» **EXERCISE DESCRIPTION**: Set down, exactly as they stand, the lines from the one containing "focal_35mm: 44" through the last line of the records below, leaving every picture out.

» **RECORDS FOR THE TASK**:
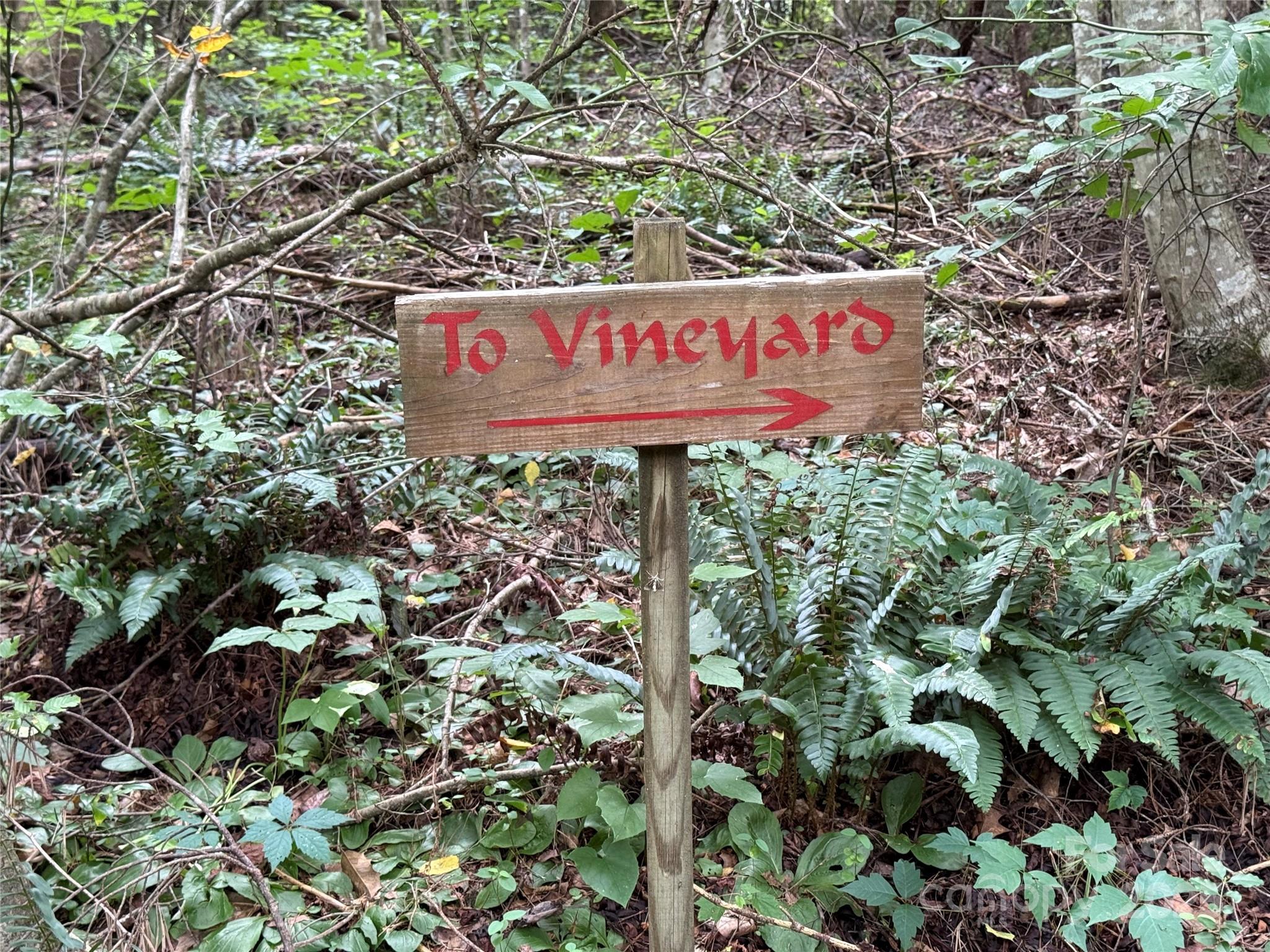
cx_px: 635
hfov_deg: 39.7
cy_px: 476
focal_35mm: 48
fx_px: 1761
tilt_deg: +0.1
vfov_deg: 30.3
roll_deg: +0.9
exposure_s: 1/60
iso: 160
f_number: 1.78
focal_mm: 6.76
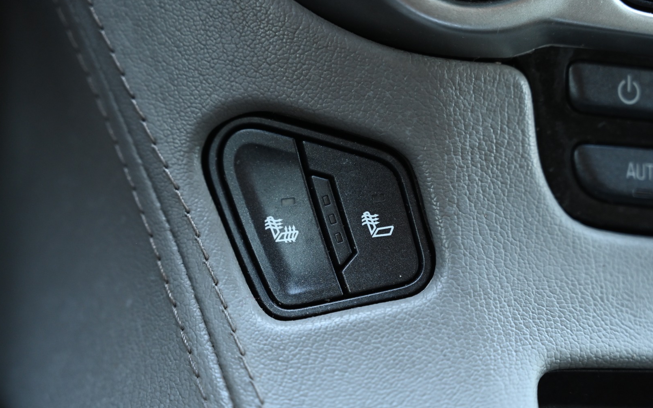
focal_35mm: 72
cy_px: 218
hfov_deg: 28.6
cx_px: 326
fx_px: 1281
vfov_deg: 18.1
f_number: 4
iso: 1800
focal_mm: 70
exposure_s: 1/125
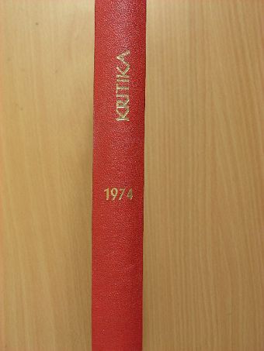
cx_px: 132
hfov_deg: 32.9
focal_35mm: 44
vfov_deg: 42.9
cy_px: 176
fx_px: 447
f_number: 3.5
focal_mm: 7.4
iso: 75
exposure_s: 1/29.8
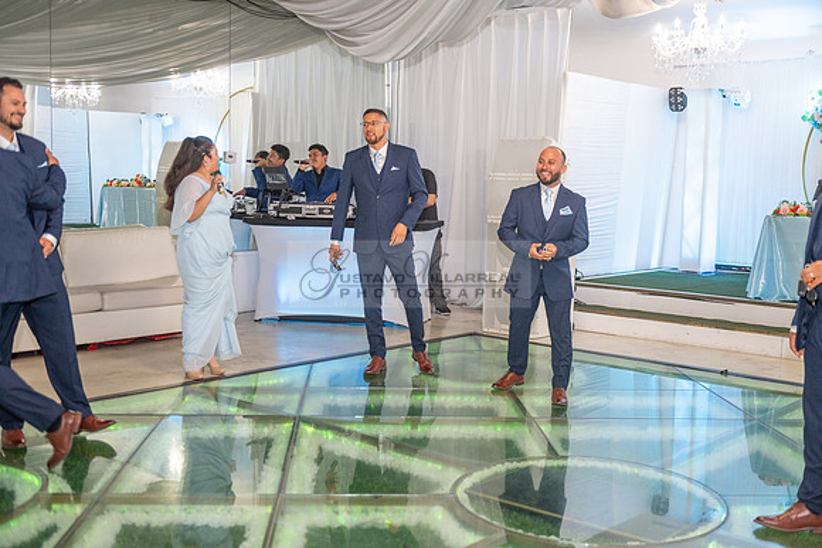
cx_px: 411
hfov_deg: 48.4
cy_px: 274
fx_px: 914
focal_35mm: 40
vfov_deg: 33.4
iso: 1000
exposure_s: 1/160
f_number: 3.2
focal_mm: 40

» **TASK RESULT**:
focal_35mm: 44
vfov_deg: 42.9
cy_px: 176
fx_px: 447
f_number: 3.5
focal_mm: 7.4
iso: 75
exposure_s: 1/29.8
cx_px: 411
hfov_deg: 48.4
cy_px: 274
fx_px: 914
focal_35mm: 40
vfov_deg: 33.4
iso: 1000
exposure_s: 1/160
f_number: 3.2
focal_mm: 40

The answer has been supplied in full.